* Work task *
Only the pictures are to be omitted; every entry beneath should otherwise be duplicated exactly.

--------------------------------------------------

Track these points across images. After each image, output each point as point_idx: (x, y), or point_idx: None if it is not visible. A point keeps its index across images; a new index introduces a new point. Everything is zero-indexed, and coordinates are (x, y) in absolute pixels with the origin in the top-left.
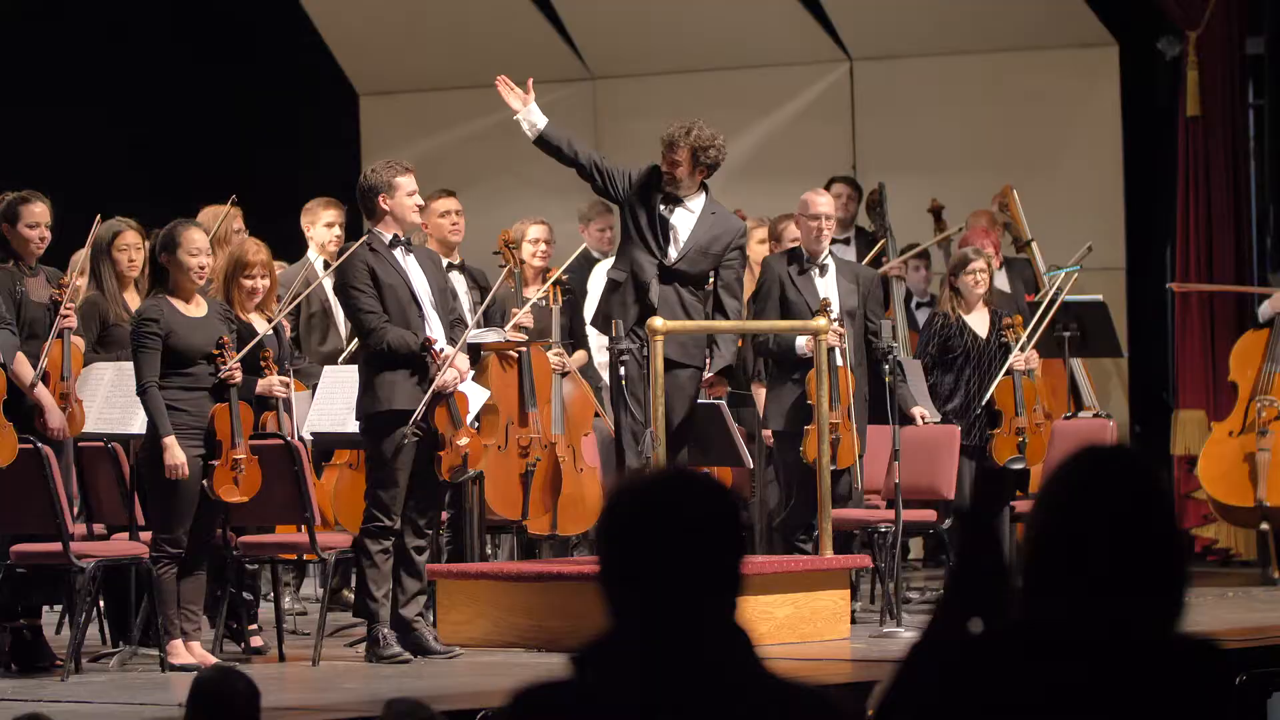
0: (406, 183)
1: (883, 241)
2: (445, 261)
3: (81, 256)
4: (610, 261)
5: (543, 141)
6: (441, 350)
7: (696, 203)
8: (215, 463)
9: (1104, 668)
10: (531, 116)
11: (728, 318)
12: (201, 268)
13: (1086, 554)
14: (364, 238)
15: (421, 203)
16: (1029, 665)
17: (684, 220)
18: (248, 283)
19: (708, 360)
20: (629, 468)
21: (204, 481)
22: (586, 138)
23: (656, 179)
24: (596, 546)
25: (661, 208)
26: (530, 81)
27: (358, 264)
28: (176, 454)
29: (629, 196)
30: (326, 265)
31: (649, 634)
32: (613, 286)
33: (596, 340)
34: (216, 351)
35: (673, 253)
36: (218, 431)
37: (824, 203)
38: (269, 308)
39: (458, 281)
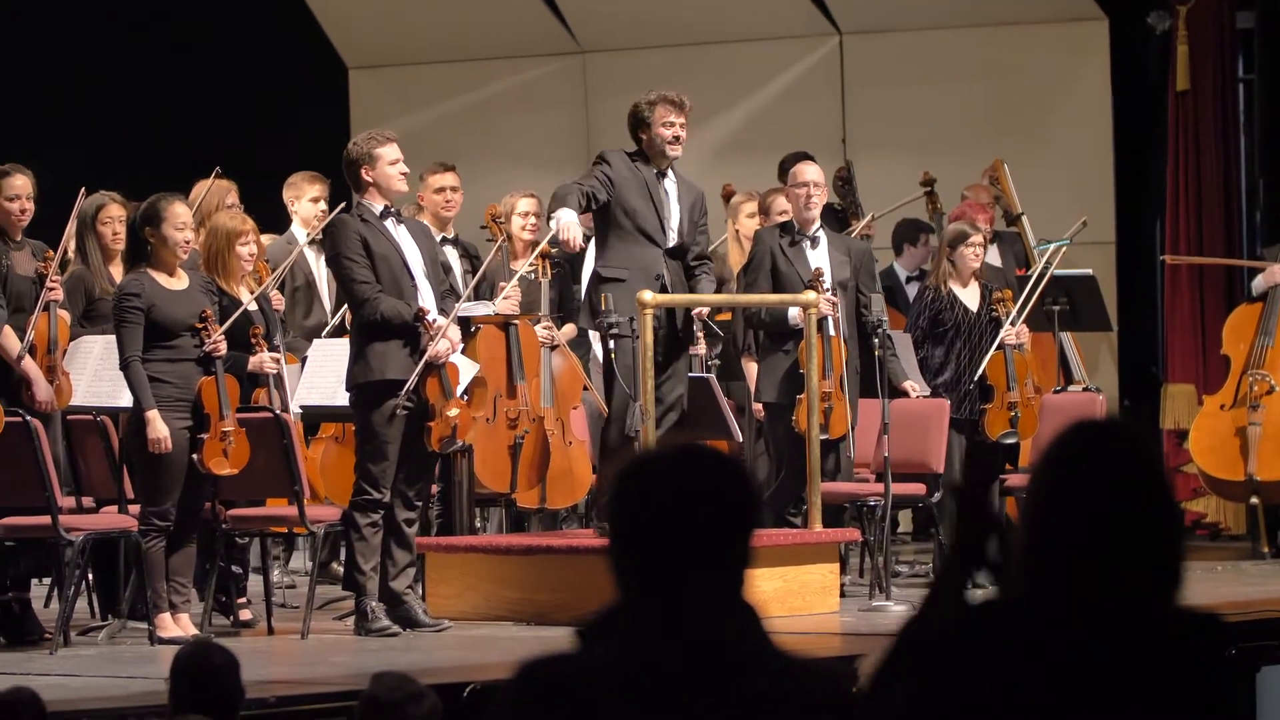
0: (388, 152)
1: (868, 219)
2: (440, 235)
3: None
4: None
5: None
6: (434, 321)
7: (669, 173)
8: (204, 436)
9: (1104, 642)
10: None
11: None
12: (186, 241)
13: (1084, 528)
14: (345, 208)
15: (407, 171)
16: (1028, 640)
17: (671, 194)
18: (244, 250)
19: (699, 335)
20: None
21: (193, 455)
22: (576, 112)
23: (630, 163)
24: (607, 519)
25: (658, 187)
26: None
27: (350, 234)
28: (159, 428)
29: (614, 193)
30: (312, 240)
31: (656, 608)
32: (599, 280)
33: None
34: (200, 324)
35: (671, 235)
36: (205, 404)
37: (812, 170)
38: (259, 277)
39: (450, 255)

--------------------------------------------------

* Answer box *
Track these points across images. After each image, output each point as point_idx: (x, y), or point_idx: None if it is not visible. A point keeps its index across images; a new index introduces a new point. Everything is zero-indexed, and coordinates are (x, y) in absolute pixels with the origin in the top-left.
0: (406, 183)
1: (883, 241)
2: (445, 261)
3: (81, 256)
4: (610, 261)
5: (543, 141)
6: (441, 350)
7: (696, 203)
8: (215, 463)
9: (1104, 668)
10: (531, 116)
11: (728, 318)
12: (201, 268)
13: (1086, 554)
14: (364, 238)
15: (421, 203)
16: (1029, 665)
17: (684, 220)
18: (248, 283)
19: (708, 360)
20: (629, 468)
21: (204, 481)
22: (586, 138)
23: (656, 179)
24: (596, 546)
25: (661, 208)
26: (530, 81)
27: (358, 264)
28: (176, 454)
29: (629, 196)
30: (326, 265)
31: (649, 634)
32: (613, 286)
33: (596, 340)
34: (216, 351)
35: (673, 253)
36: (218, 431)
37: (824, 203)
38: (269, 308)
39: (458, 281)
0: (388, 152)
1: (868, 219)
2: (440, 235)
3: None
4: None
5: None
6: (434, 321)
7: (669, 173)
8: (204, 436)
9: (1104, 642)
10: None
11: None
12: (186, 241)
13: (1084, 528)
14: (345, 208)
15: (407, 171)
16: (1028, 640)
17: (671, 194)
18: (244, 250)
19: (699, 335)
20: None
21: (193, 455)
22: (576, 112)
23: (630, 163)
24: (607, 519)
25: (658, 187)
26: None
27: (350, 234)
28: (159, 428)
29: (614, 193)
30: (312, 240)
31: (656, 608)
32: (599, 280)
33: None
34: (200, 324)
35: (671, 235)
36: (205, 404)
37: (812, 170)
38: (259, 277)
39: (450, 255)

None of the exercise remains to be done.